Red Meat, Maurice Tani & 77 El Deora
Friday, August 19, 2016, 8:00 pm (doors open at 7:00 pm)

Rouge et Noir: An Exhibition of the Honky Tonk Arts

$18 adv / $20 door

Purchase tickets online
August 19 8:00 pm

Red Meat began in a Mission District garage in 1993. But they trace their musical roots much farther back – to the hard honky tonk songs of their youths in Iowa, Missouri, Oklahoma, and Ohio, as well as the rock music of the 60s and 70s that they grew up with. Throw in the Ozark gospel harmonies from Scott Young's childhood, and you have the basic backbone of the Red Meat sound. It was this sound that they unleashed on an unsuspecting San Francisco still reeling from the demise of a strong 80s punk rock scene. And in a city known for its unusual music and its off-kilter bands, Red Meat did the craziest thing yet: they returned to their roots, writing and performing hard Bakersfield-style country music to sometimes dumbfounded early audiences.

 

"Back when we started, nobody was playing this kind of music at all", explains Smelley Kelley, "We'd go into a bar, play our set, and win over these rockers and punk kids. Now it's become a lot more normal to see a country band in a Bay Area bar." And San Francisco now boasts one of the most vibrant twang scenes in America. After hundreds of gigs, four albums, national tours, European dates, sharing the stage with their idol Buck Owens and many other national acts, backing rockabilly legend Wanda Jackson on the West Coast, and movie and television soundtracks, Red Meat has found its place as one of the pre-eminent honky tonk bands in California. It's a lot of progress for five expatriate Midwesterners who found their muse in San Francisco so long ago. And with the release of their fifth album, "Live At the World's Smallest Honky Tonk", don't look for the progress to end anytime soon.

 

Maurice TaniMaurice Tani has been a fixture on the local alt-country scene for more than a decade with his band 77 El Deora, and previously sang and played guitar for the seminal Motown-style party bands Zasu Pitts Memorial Orchestra and Big Bang Beat.

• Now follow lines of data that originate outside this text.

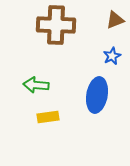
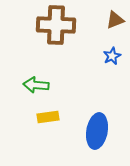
blue ellipse: moved 36 px down
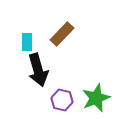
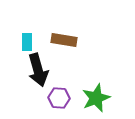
brown rectangle: moved 2 px right, 6 px down; rotated 55 degrees clockwise
purple hexagon: moved 3 px left, 2 px up; rotated 10 degrees counterclockwise
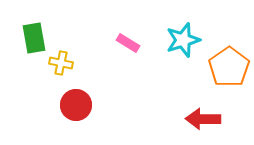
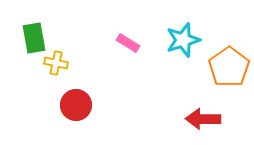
yellow cross: moved 5 px left
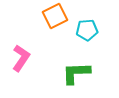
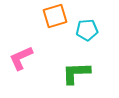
orange square: rotated 10 degrees clockwise
pink L-shape: rotated 148 degrees counterclockwise
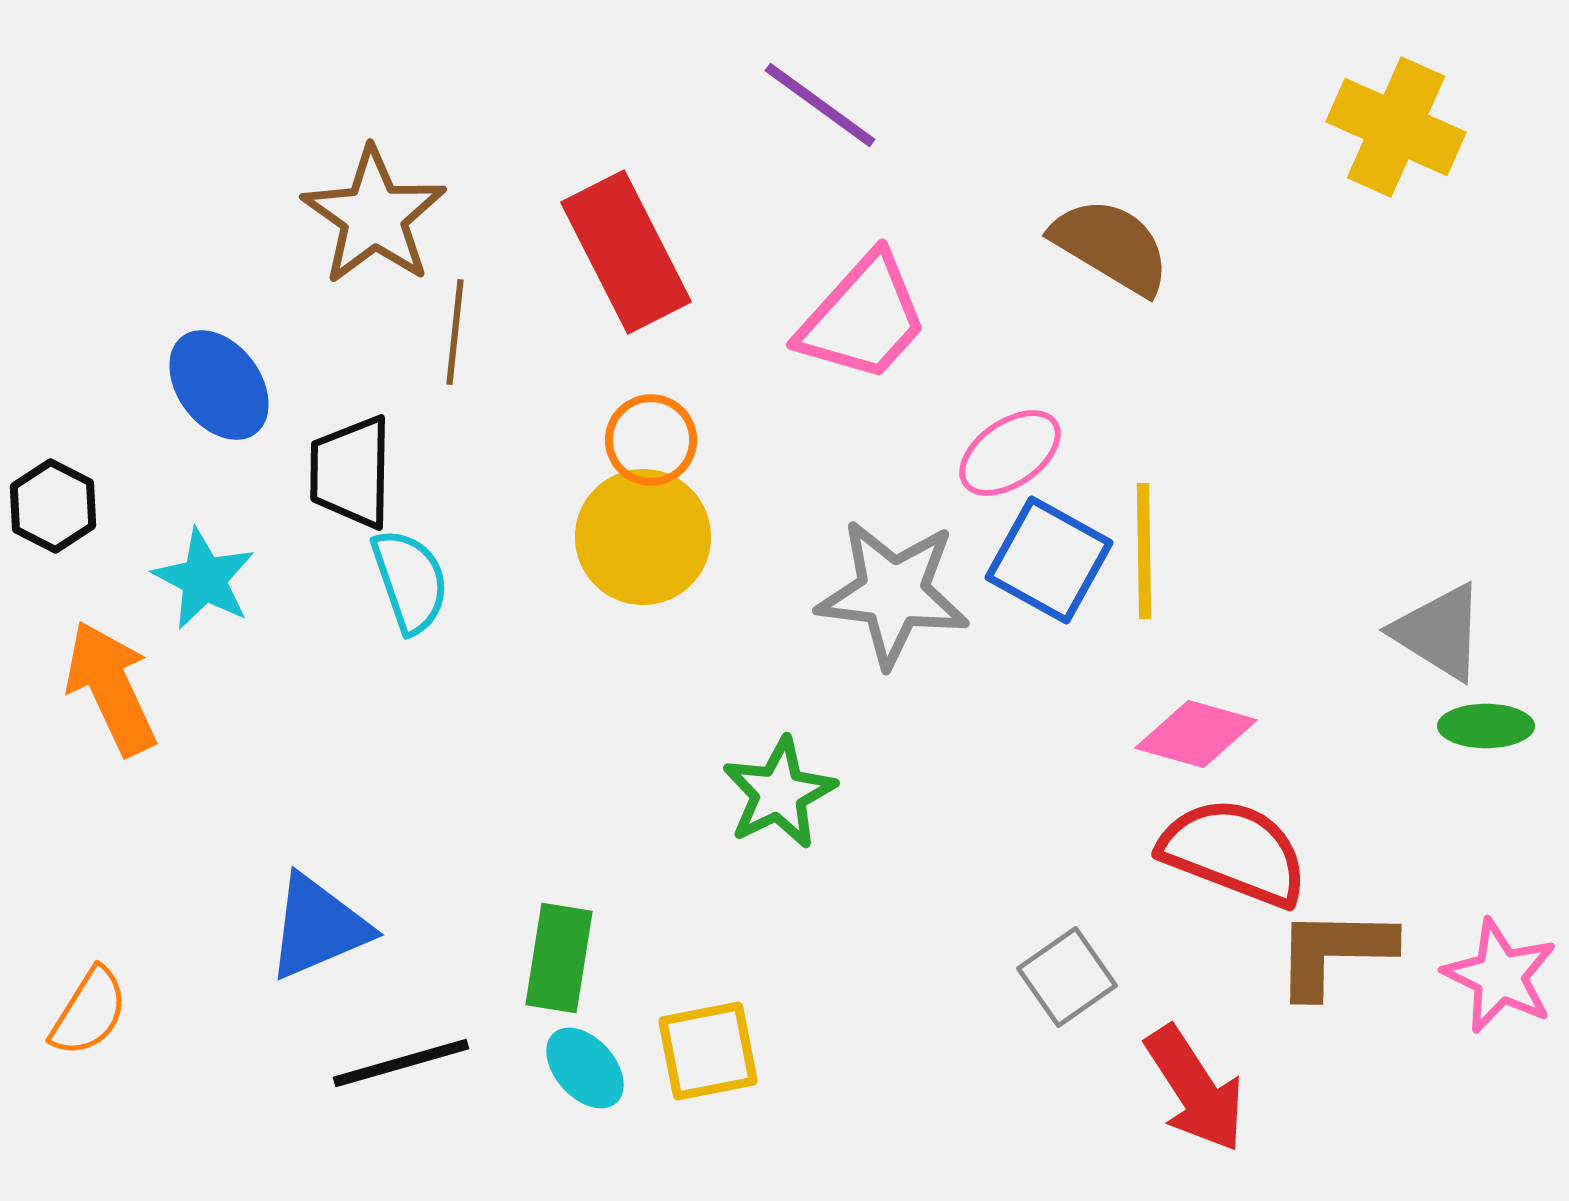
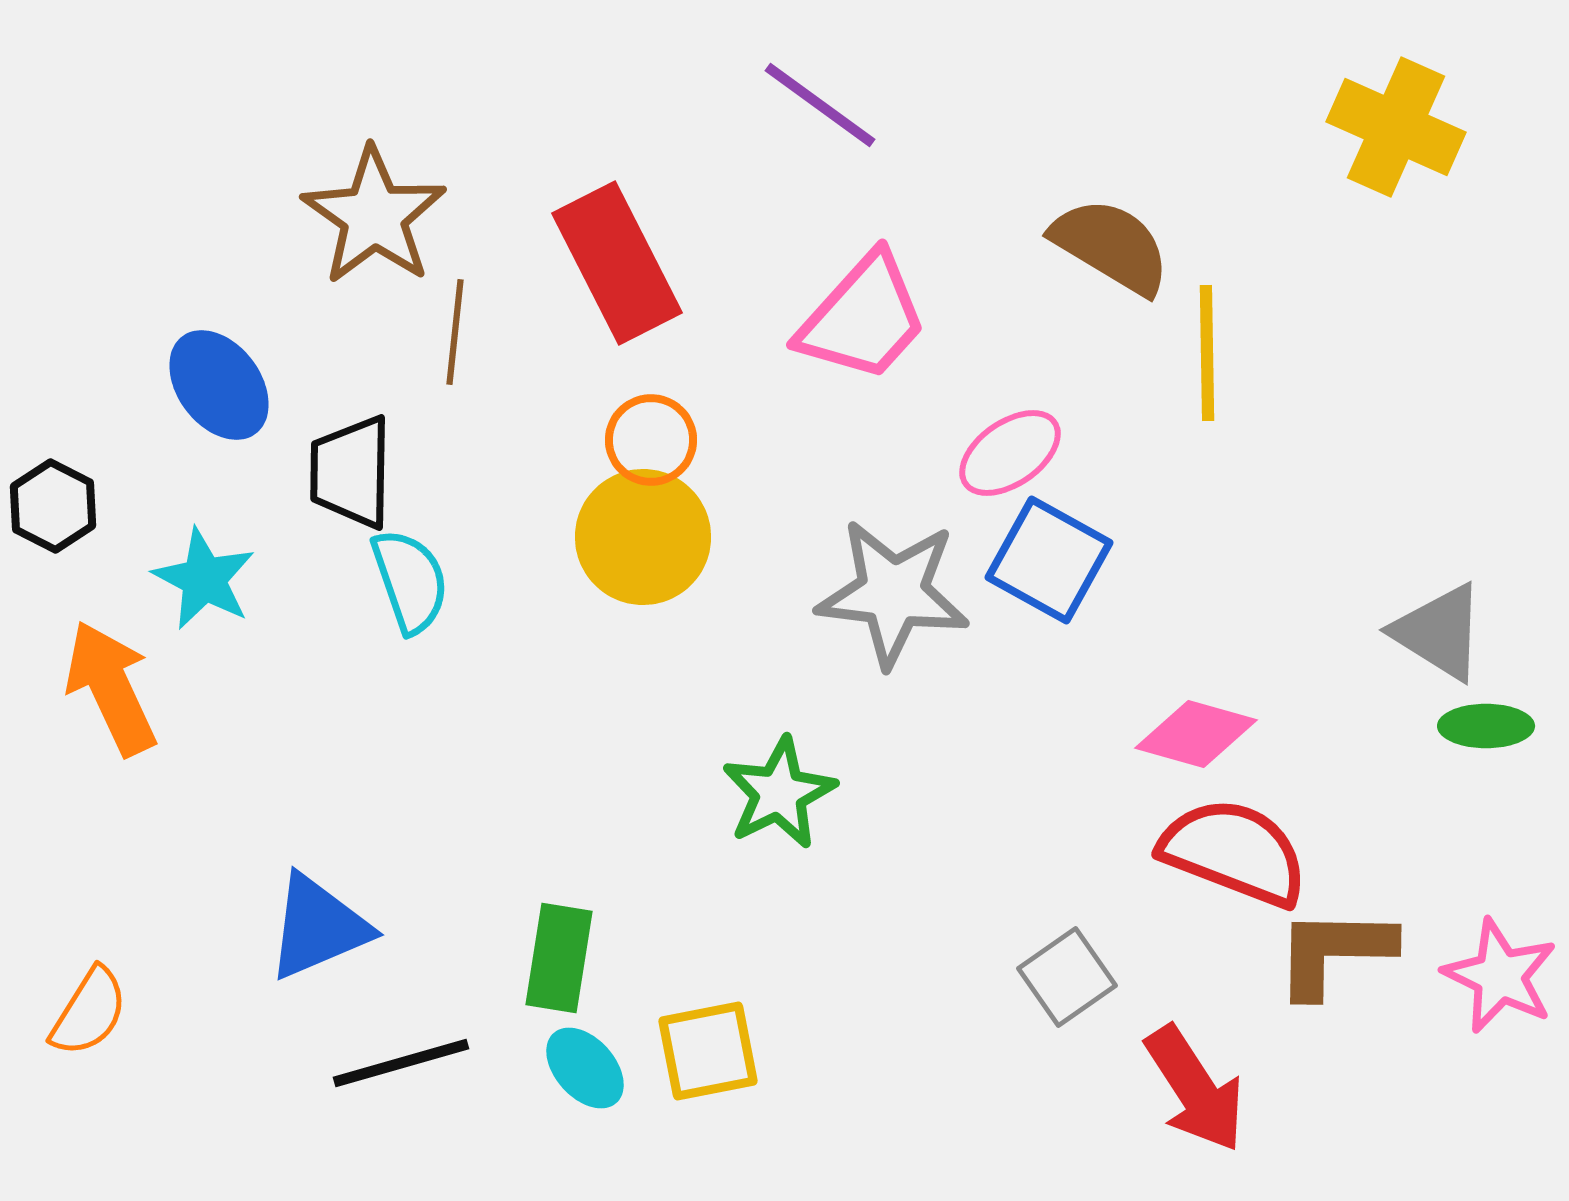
red rectangle: moved 9 px left, 11 px down
yellow line: moved 63 px right, 198 px up
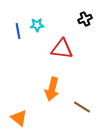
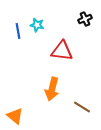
cyan star: rotated 16 degrees clockwise
red triangle: moved 2 px down
orange triangle: moved 4 px left, 2 px up
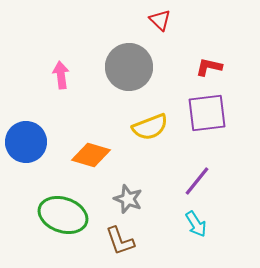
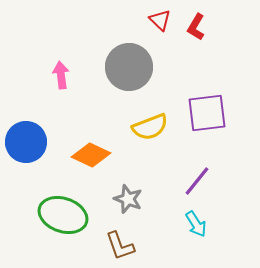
red L-shape: moved 13 px left, 40 px up; rotated 72 degrees counterclockwise
orange diamond: rotated 9 degrees clockwise
brown L-shape: moved 5 px down
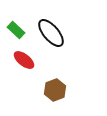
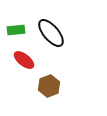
green rectangle: rotated 48 degrees counterclockwise
brown hexagon: moved 6 px left, 4 px up
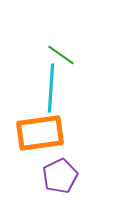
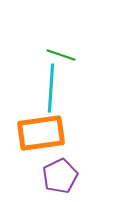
green line: rotated 16 degrees counterclockwise
orange rectangle: moved 1 px right
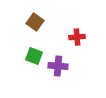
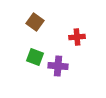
green square: moved 1 px right, 1 px down
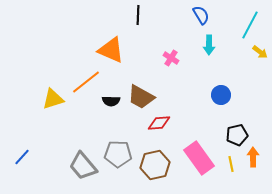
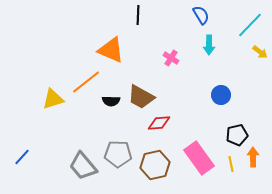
cyan line: rotated 16 degrees clockwise
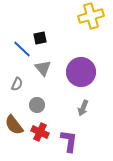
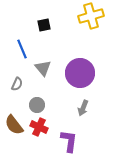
black square: moved 4 px right, 13 px up
blue line: rotated 24 degrees clockwise
purple circle: moved 1 px left, 1 px down
red cross: moved 1 px left, 5 px up
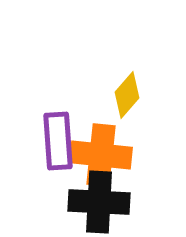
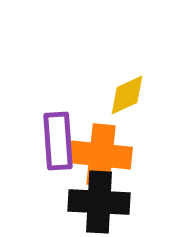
yellow diamond: rotated 24 degrees clockwise
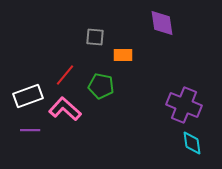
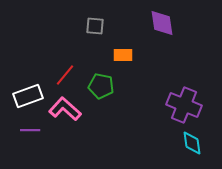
gray square: moved 11 px up
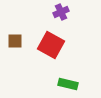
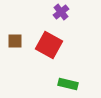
purple cross: rotated 14 degrees counterclockwise
red square: moved 2 px left
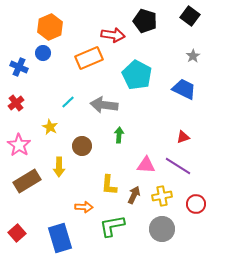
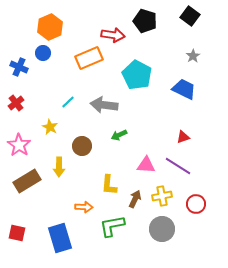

The San Francisco Chronicle praised his “twangy modern country sound” and called his songs “wry yet romantic, tender but aggressive.” His band includes Mike Anderson on bass, David Phillips on pedal steel, Ken Owen on drums, and vocalist Pam Brandon.

 

Maurice's seventh and most recent album, The White Water, features six new originals and four reimagined classics. No Depression calls his sound “hillbilly noir”—“at once familiar, ethereal and beautiful.” Maurice calls it “cinema for the blind.” His music paints vivid pictures of the darker side of human relationships – but even at its darkest, it swings. Scott Bloom of The Bay Twang says, “This music is neither retro nor country; it’s twang noir. A fully realized universe, on a dark night, with an AM radio station sending out a strong signal from somewhere down Highway 99. Are you listening?” If you’re not listening, you should be when Maurice Tani & 77 El Deora take the stage at the Freight!